Alternatively, to just see the solution printed to the terminal, set the logging level
to DEBUG when initializing the pntos.cobra.StandardLoggingPlugin.
Run the LCM Relay App
Finally, to start the LCM Relay App run the following command in a new terminal:
apps/standard/lcm_relay.py
This will spin up pntOS and it is ready to start processing messages. To produce solutions, simply
push the play button in the LogPlayer to start the datastream. You should see something similar to the following:
[20/02/2026 12:14:00] [LoggingPlugin] [INFO] using hard-coded global logging level INFO
LCM tcpq: connecting...
[20/02/2026 12:14:00] [TransportPlugin] [INFO] LCM message handler is running.
[20/02/2026 12:14:00] [ControllerPlugin] [INFO] Press Ctrl + C at any time to shut down pntOS...

** Information given **

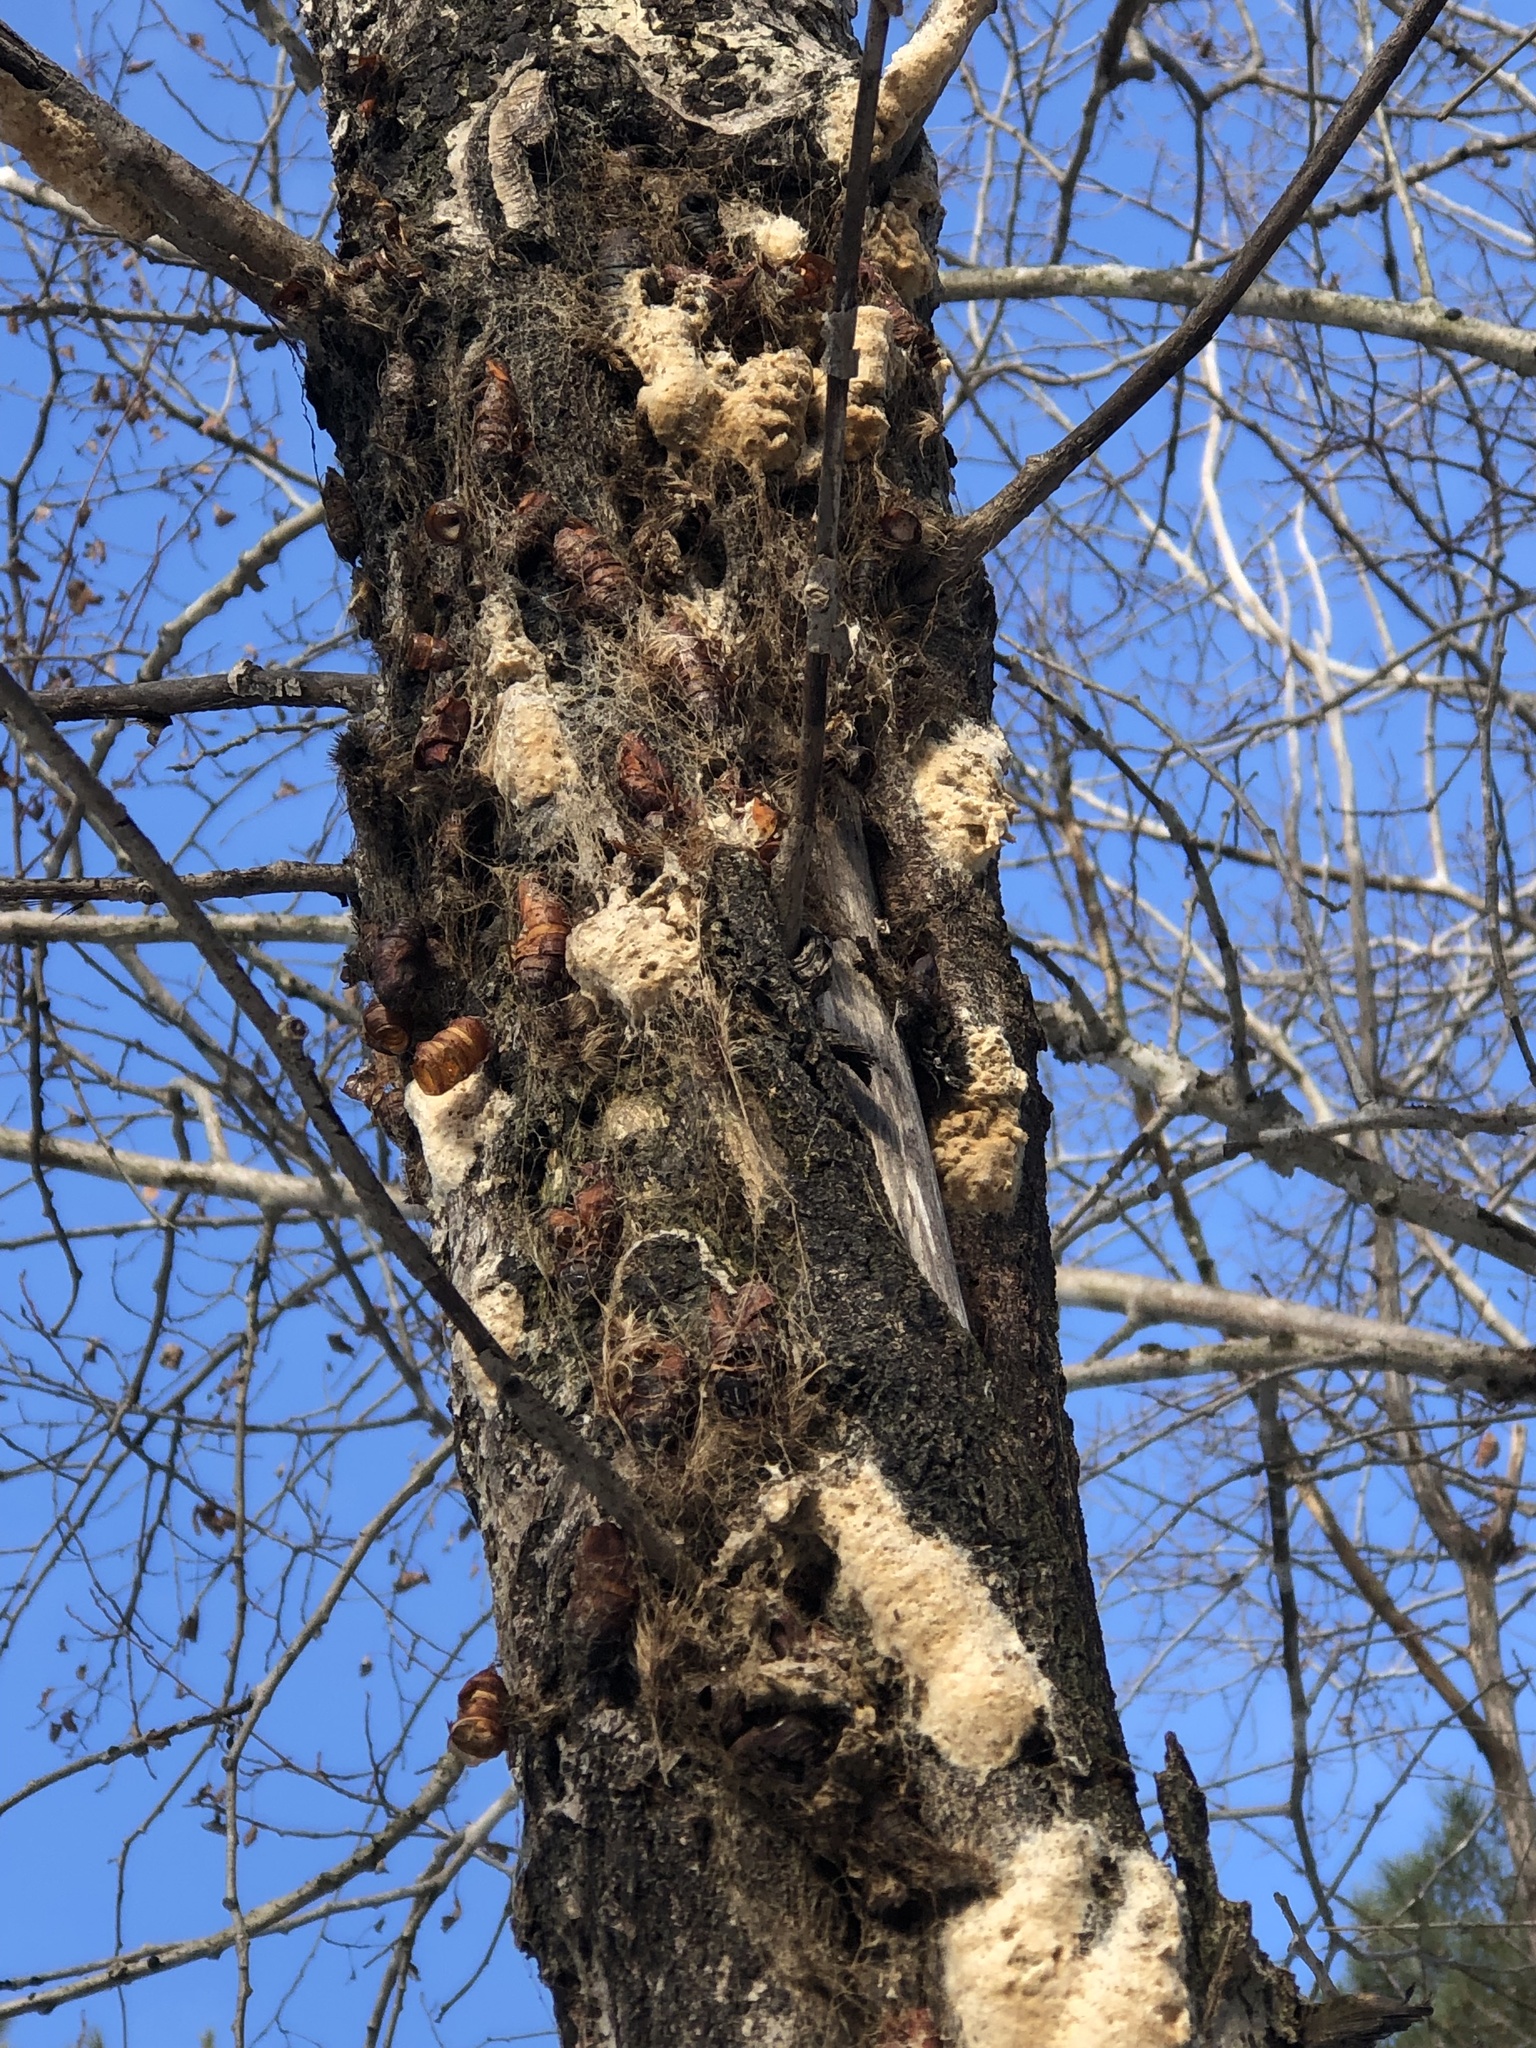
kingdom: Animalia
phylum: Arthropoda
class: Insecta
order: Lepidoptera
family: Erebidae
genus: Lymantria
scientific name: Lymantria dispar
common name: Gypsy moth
* * *
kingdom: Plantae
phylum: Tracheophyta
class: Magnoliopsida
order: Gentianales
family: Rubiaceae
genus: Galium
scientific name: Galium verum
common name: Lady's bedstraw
...
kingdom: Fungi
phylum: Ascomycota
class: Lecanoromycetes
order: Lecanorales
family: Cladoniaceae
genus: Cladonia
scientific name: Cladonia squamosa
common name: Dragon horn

** Required action A **
Copy the LCM Relay App instructions starting at "Alternatively, to just" and ending at "handler is running.", swapping "terminal" for "console".
** Required action B **
Answer these from the LCM Relay App instructions:
(i) What logging level shows the solution printed to the terminal?
(ii) What do you push in the LogPlayer to start the datastream?
(iii) What keys shut down pntOS?

** Answer space A **
Alternatively, to just see the solution printed to the console, set the logging level
to DEBUG when initializing the pntos.cobra.StandardLoggingPlugin.
Run the LCM Relay App
Finally, to start the LCM Relay App run the following command in a new console:
apps/standard/lcm_relay.py
This will spin up pntOS and it is ready to start processing messages. To produce solutions, simply
push the play button in the LogPlayer to start the datastream. You should see something similar to the following:
[20/02/2026 12:14:00] [LoggingPlugin] [INFO] using hard-coded global logging level INFO
LCM tcpq: connecting...
[20/02/2026 12:14:00] [TransportPlugin] [INFO] LCM message handler is running.

** Answer space B **
(i) DEBUG
(ii) The play button
(iii) Ctrl + C